From July 2020 to 2021, Interior health saw an increase of more than 700 per cent in heat-related calls.
The heatwave that swept across much of western North America, over the last two weeks, saw BC Emergency Health Service responding to a spike in heat-related 911 calls. Paramedics responded to calls such as heat exhaustion and heatstroke. A majority of calls were primarily between June 25 to June 29, during the peak of the heatwave.
Record temperatures were recorded across the province and according to Environment Canada, Revelstoke saw the mercury reached a maximum of 35 C on June 29. Comparatively the maximum air temperature for June in 2020 was 27 C.
“On June 28, paramedics responded to 1,975 patient events – the highest ever ambulance call volume day for B.C,” Said Sarah Morris media relations officer for BCEHS.
Last month, in Interior Health, paramedics responding to a total of 64 heat-related calls. Already in July, there has been a total of 47 calls, compared to six for the entire month of 2020, more than a 700 per cent increase.
According to the BCEHS, there were no heat-related calls in Revelstoke, however, local emergency crews did respond to one in Golden on June 29.
The BC Coroners’ Service released a report that put the preliminary death toll at 486 between June 25 and June 30.
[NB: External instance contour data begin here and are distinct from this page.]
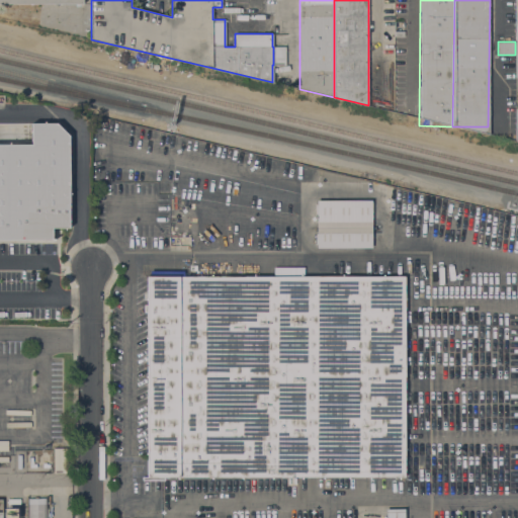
[(273,47),(285,47),(285,65),(273,65),(273,47)]
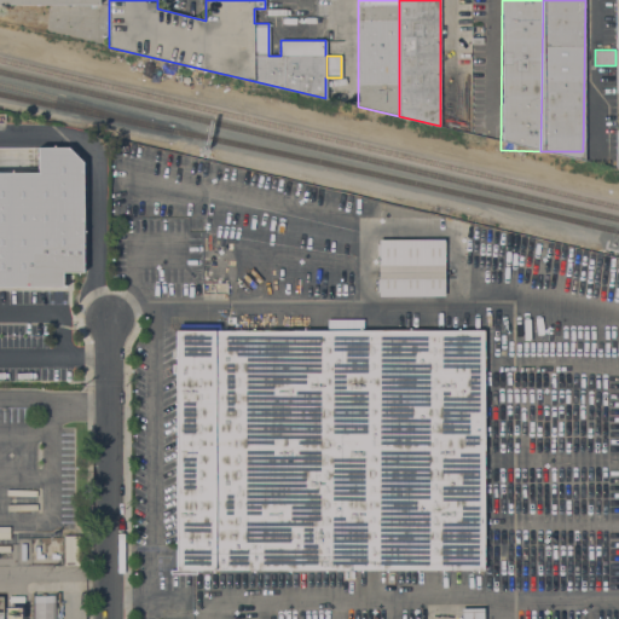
[(0,173),(38,173),(38,148),(68,148),(82,162),(82,165),(84,165),(84,275),(62,275),(62,285),(62,289),(0,289),(0,173)]
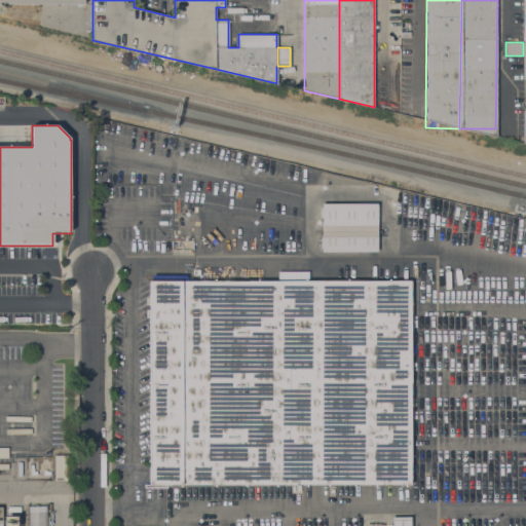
[(323,254),(322,203),(377,203),(378,253),(323,254)]
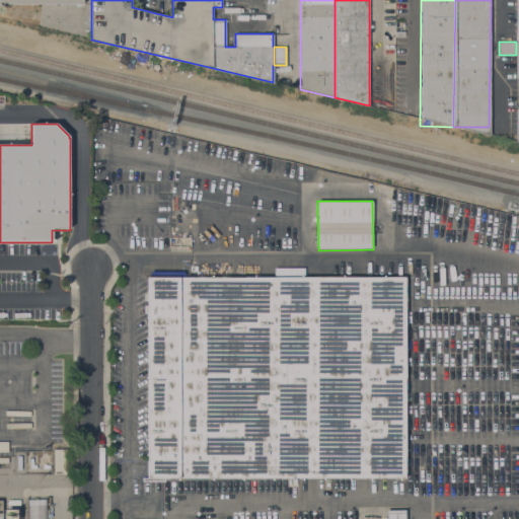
[(405,479),(165,480),(165,483),(160,483),(144,483),(144,482),(143,482),(143,477),(148,477),(147,313),(145,313),(145,305),(148,305),(148,277),(405,277),(405,479)]
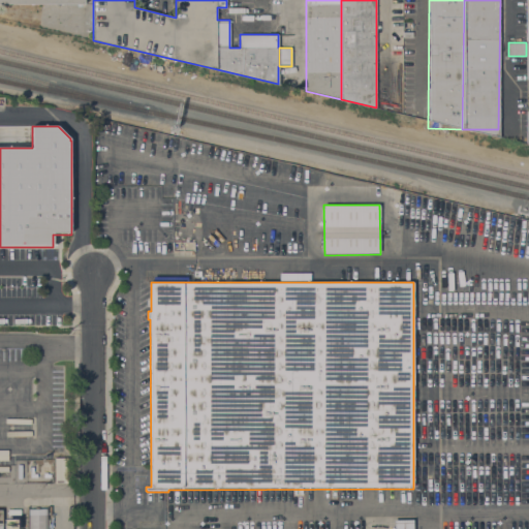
[(44,528),(45,508),(27,509),(27,528),(44,528)]
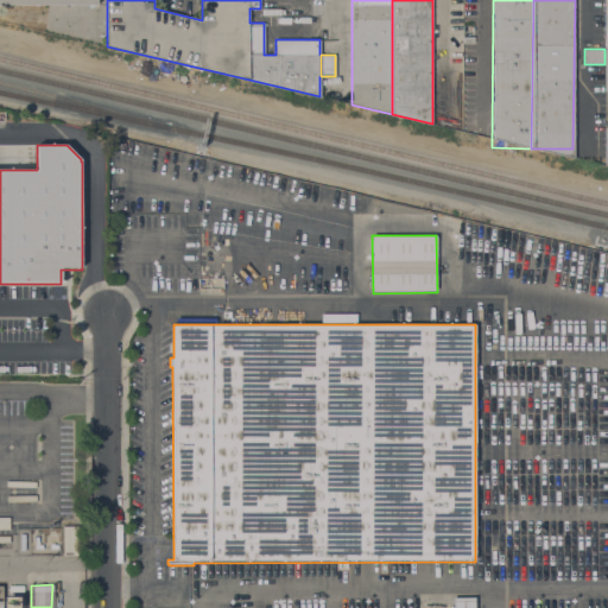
[(20,596),(20,607),(6,607),(6,596),(20,596)]
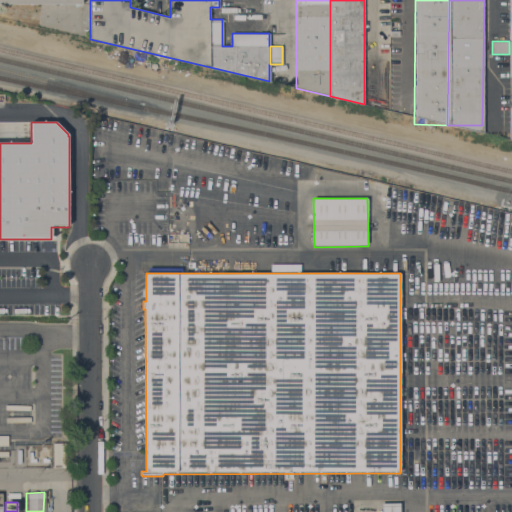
[(400,503),(400,511),(381,511),(381,503),(400,503)]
“The 486 deaths currently entered represent a 195 per cent increase over the approximately 165 deaths that would normally occur in the province over a five-day period,” chief coroner Lisa Lapointe said in a statement.
“While it is too early to say with certainty how many of these deaths are heat-related, it is believed likely that the significant increase in deaths reported is attributable to the extreme weather B.C. has experienced and continues to impact many parts of our province.”
According to Morris, the provincial government is working toward hiring more first responders as well as deliver ambulances.
“So far this year, 271 paramedics have been hired across the province and 322 more positions were posted July 2,” Said Morris. “The average spending increase for BCEHS over the last four years is 7.95 per cent annually – from $424.25 million to $559.12 million. This is over double the percentage from the previous four years.”